I want to join many of my colleagues in calling on the Ukrainian government to stop, now, these attacks on human life and the basic human rights of free expression, assembly and association--and immediately to release those detained for peaceful actions and account for missing persons.

Mr. Speaker, I believe that we should urge Ukrainians to find a peaceful, political settlement of the crisis through meaningful negotiations between the government and the opposition in order to get Ukraine back on the road to democracy. As to association with Europe, it is not our government's place to say what the Ukrainian government or people should do either way on this point, above all since we don't know what arrangements are on offer. But we do stand up for the right of the Ukrainian people to determine this according to their own constitution and laws, free from coercive pressures by any foreign government.

While the current Ukrainian government has committed grave injustices in the course of this crisis, I am encouraged by signs that it is taking steps to resolve the crisis, including the revocation of the onerous January 16 anti-protest laws and the resignation of the government.
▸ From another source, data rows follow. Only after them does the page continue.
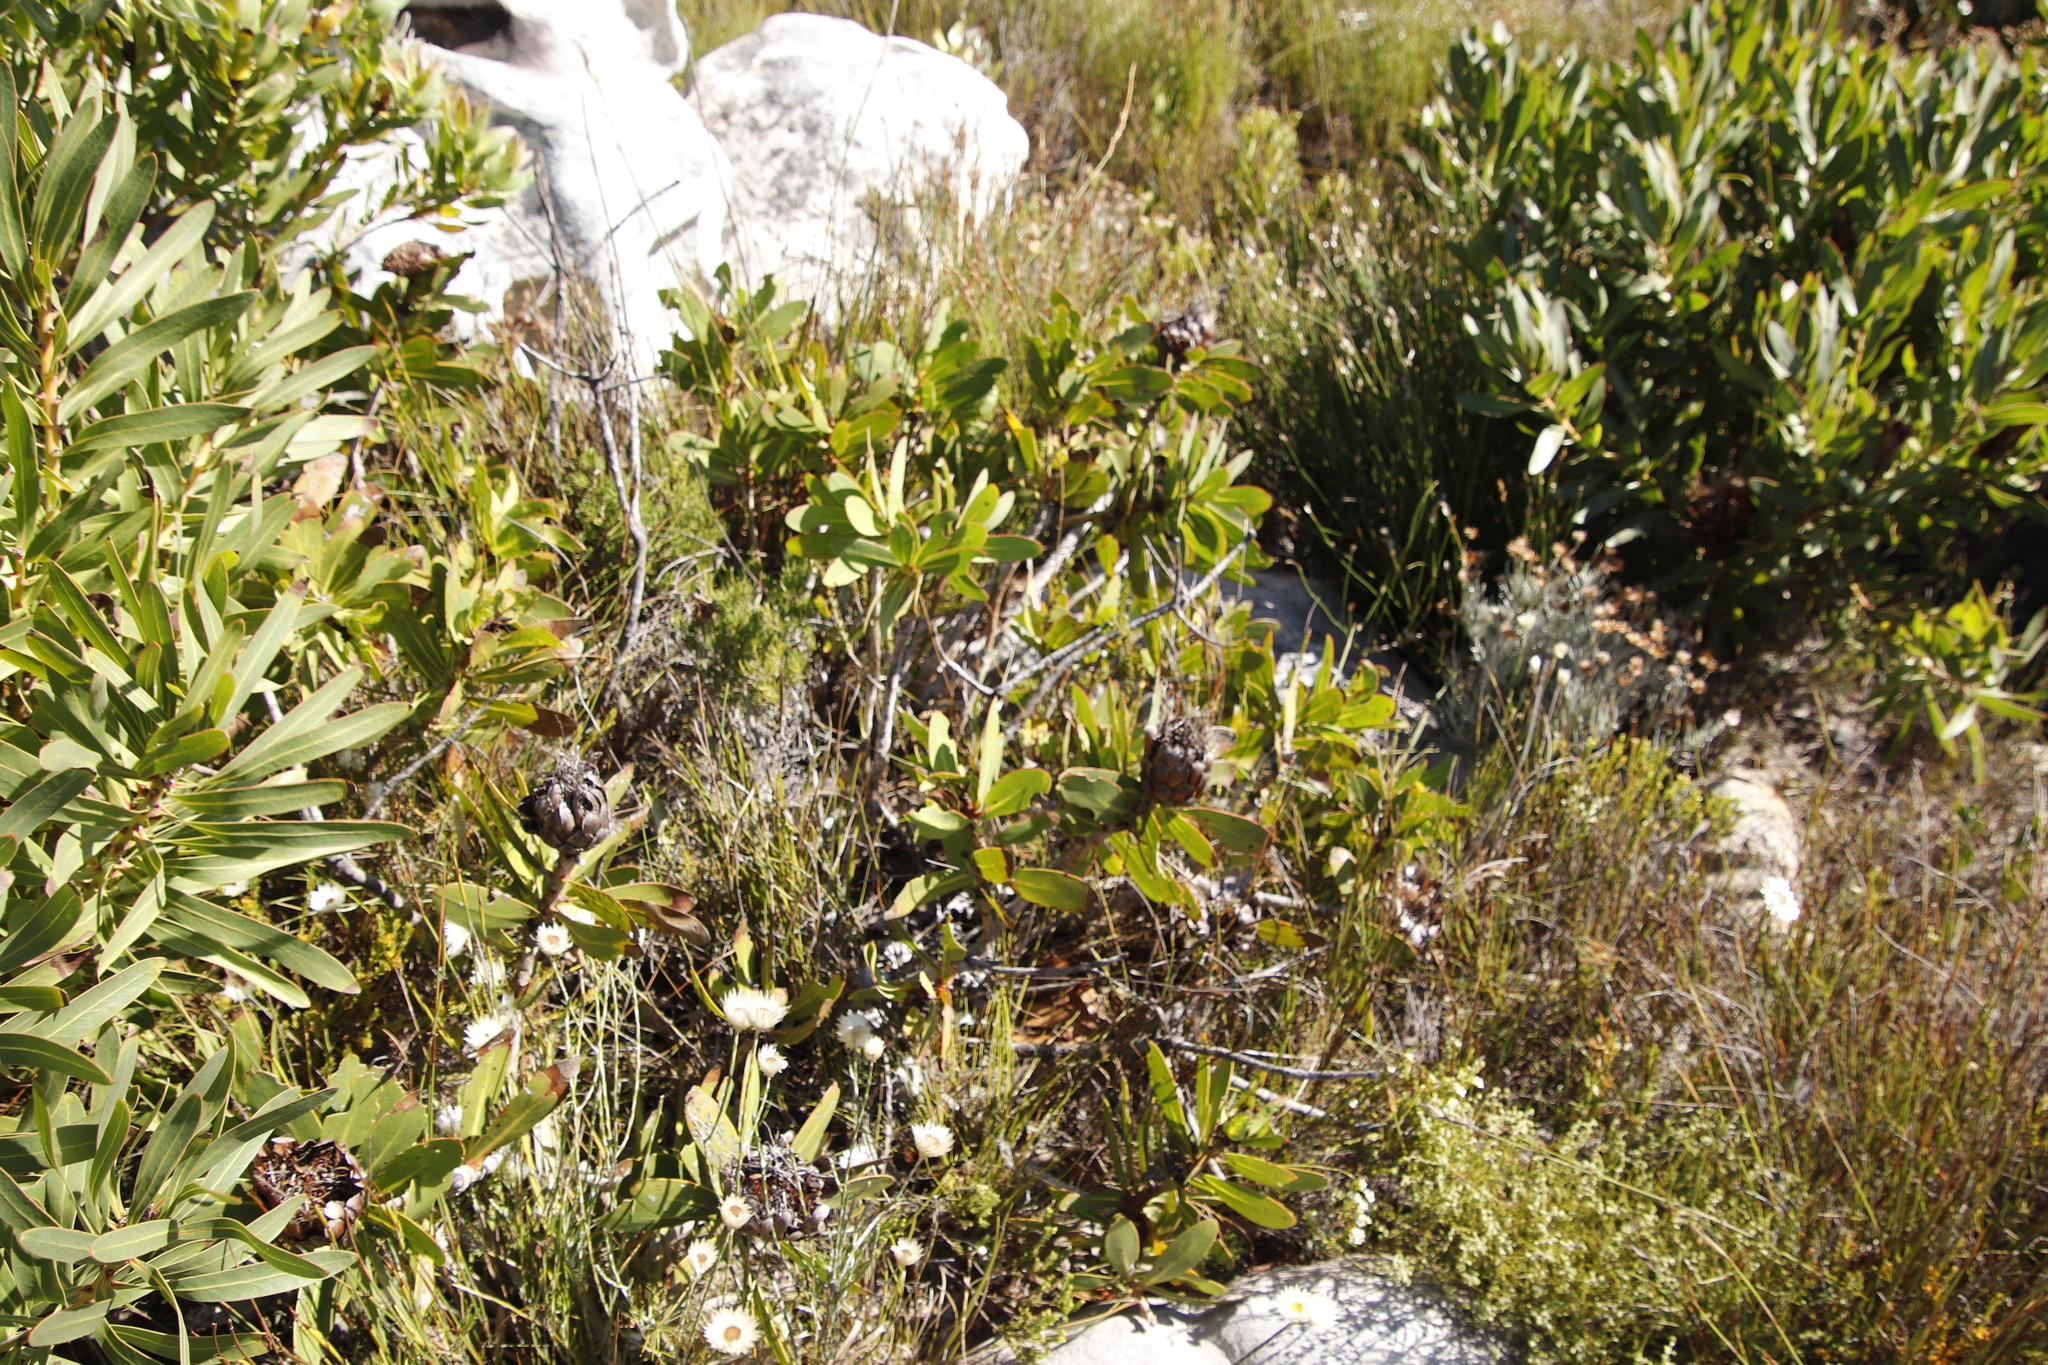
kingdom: Plantae
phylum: Tracheophyta
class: Magnoliopsida
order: Proteales
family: Proteaceae
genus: Protea
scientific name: Protea nitida
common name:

The people of Ukraine have endured tremendous suffering over the course of the last century including two world wars and 70 years of Soviet brutality, most starkly illustrated by Stalin's genocidal famine which resulted in the deaths of millions. With independence came new-found freedoms, but these have been challenged by corruption of grotesque proportions. The long-suffering Ukrainian people deserve better--they deserve to be treated with dignity and respect.

Given the heroic strength and character and democratic maturity the Ukrainian people are showing in this crisis, I am confident that they will not be denied a more democratic future.